Uncertainty Regarding Trump’s Position Leaves Families in Limbo

“I told my family: I don’t want you to get deported because of me. It’s because I have DACA that the government has our information.”

Nafisa is one of approximately 750,000 people who have benefitted from DACA, Deferred Action for Childhood Arrivals, a program created by the Obama administration for some undocumented immigrants who came to the US as children. DACA has enabled individuals to work legally and pursue an education for a two-year period, but to do so, they had to register with the federal government.

Kazi Fouzia, a community organizer at DRUM, reading a handout at a rally organized by DRUM in Brooklyn, New York, January 25, 2017.  © 2017 DRUM Facebook page

As she spoke at a meeting of Desis Rising Up and Moving (DRUM), a community-based social justice organization of working-class South Asian immigrants in New York City, Nafisa expressed the fears of many that the information submitted for DACA might now be used to help deport her and her undocumented parents.

The position of the new administration is ambiguous at best.

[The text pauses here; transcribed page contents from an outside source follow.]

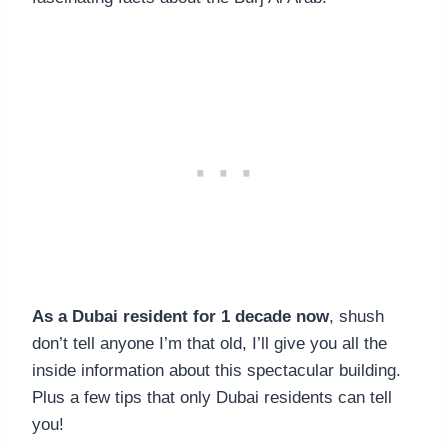
As a Dubai resident for 1 decade now
, shush
don’t tell anyone I’m that old, I’ll give you all the
inside information about this spectacular building.
Plus a few tips that only Dubai residents can tell
you!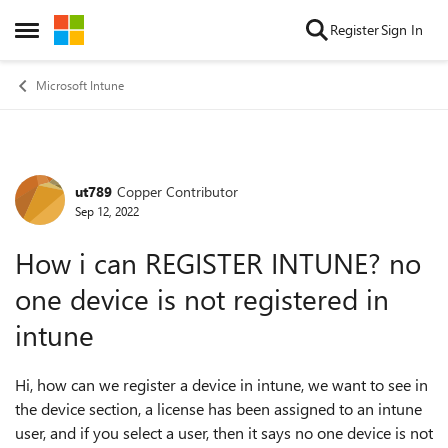
Skip to content
Register
Sign In
Open Side Menu
Microsoft Intune
ut789
Copper Contributor
Forum Discussion
Sep 12, 2022
How i can REGISTER INTUNE? no
one device is not registered in
intune
Hi, how can we register a device in intune, we want to see in
the device section, a license has been assigned to an intune
user, and if you select a user, then it says no one device is not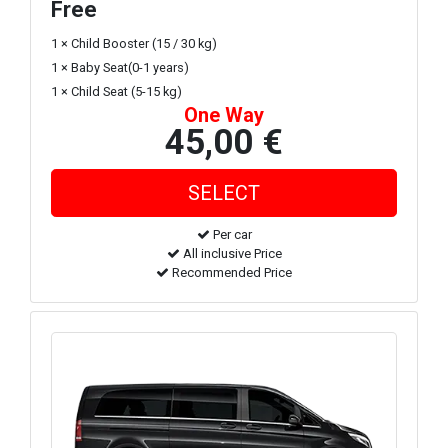
Free
1 × Child Booster (15 / 30 kg)
1 × Baby Seat(0-1 years)
1 × Child Seat (5-15 kg)
One Way
45,00 €
Per car
All inclusive Price
Recommended Price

During his campaign, Trump promised to cancel DACA, but more recently, he stated that DACA participants shouldn’t be “very worried.” At this point, the future for DACA recipients remains uncertain.

“A member came to me for help renewing their DACA,” said Kazi Fouzia, a community organizer at DRUM. “I told them that we don’t know, but it may be cancelled. We have to tell our members the truth, but we don’t want to scare them.”

Since Trump signed two executive actions on immigration and border policy, Kazi has been receiving an endless stream of calls and visits from members attempting to grasp how these policies will affect their ability to remain in this country and their current vulnerability to deportation. Although they don’t directly affect DACA, they are clearly designed to increase detentions and deportations. As reports of ICE raids – both real and fake – spread through immigrant communities, these fears have only increased. Just yesterday, Daniel Ramirez Medina, a DACA recipient in Seattle was taken into custody by ICE, a spokesman for which said he admitted a gang affiliation. Mr. Ramirez responded that he was pressured to falsely admit the affiliation, which he “unequivocally denies.”

Members have confided to Kazi that, “they are so concerned that they watch the news every second of every day. They’re not even eating properly because they’re so stressed. It’s not healthy behavior.”

After the meeting, Raihana, a member of DRUM, asked me if I knew anyone who was looking to hire a caretaker and explained, “I'm undocumented. Right now, my son’s income supports the entire family. But once his DACA expires, who knows what will happen? I need to find a job.” 

Fahd Ahmed, Executive Director of DRUM, led the chant that would conclude the meeting: “When I say ‘Here to stay!’ you say ‘Here to fight!’” A room full of members, staff, interpreters, hailing from at least four countries, speaking three different languages, shouted over the sounds of the nearby 7 train: “Here to stay! Here to fight!”